On the 25th of August, we all sailed from London, in the cabin of a fine ship, commanded by Captain Eldridge, bound for Boston. The particulars of our stormy and tedious voyage would neither gratify nor amuse the reader, and they are therefore omitted. Suffice it to say, that the Atlantic passage could scarcely be more unpleasant than it was to us; but, by the care of divine Providence, after being seventy-five days at sea, exposed to every variety of wind and weather, deprived of religious advantages, and surrounded only by the ungodly, we safely landed, and found comfortable quarters at the United States Hotel, in Boston. From thence we proceeded to Worcester, and then to Wilbraham, where we were hailed with joyful congratulations by our neighbors, who had begun to mourn us as among the lost at sea. Most gratefully did we all unite with the minister, the following Sabbath, in a thank-offering to Almighty God, for his goodness in preserving us from the dangers of the stormy sea.

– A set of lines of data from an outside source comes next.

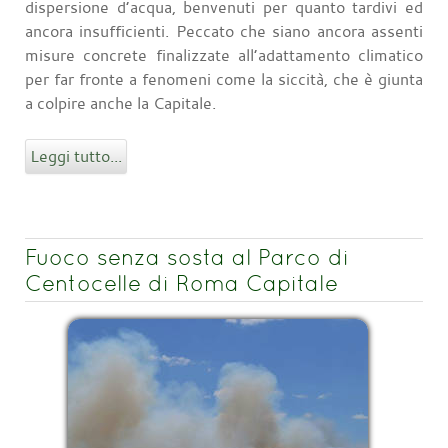
dispersione d’acqua, benvenuti per quanto tardivi ed
ancora insufficienti. Peccato che siano ancora assenti
misure concrete finalizzate all’adattamento climatico
per far fronte a fenomeni come la siccità, che è giunta
a colpire anche la Capitale.
Leggi tutto...
Fuoco senza sosta al Parco di
Centocelle di Roma Capitale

Thus, courteous reader, I have conducted thee through the mazes of my changeful life. Should the facts detailed in these pages lead thee to feel more interest hereafter in the elevation of the sailor, my labors will not have been in vain; and should the recital of my Christian experience induce thee to embrace the same Saviour, who has become my redemption and sacrifice, I shall joyfully hail thee, when we meet together in the port of eternity.
To my brothers of the sea, let me add one word. Yours is a life of danger, of toil, of suffering. Few men care for your souls; but Jesus regards you. He watches you in all your wanderings; he woos you to be his! Will you not be persuaded, by a fellow-sailor, to heed his voice. O sailor, “Turn, turn, for why will ye die!” Go! rest in His bosom, who says to you, “Come unto me all ye that are weary and heavy laden, and I will give you rest.”
FOOTNOTES:
[1] Near this bridge is a spring, called Rosamond’s Well, where Henry II. is said to have contrived a labyrinth, by which his guilty fair one communicated with the castle.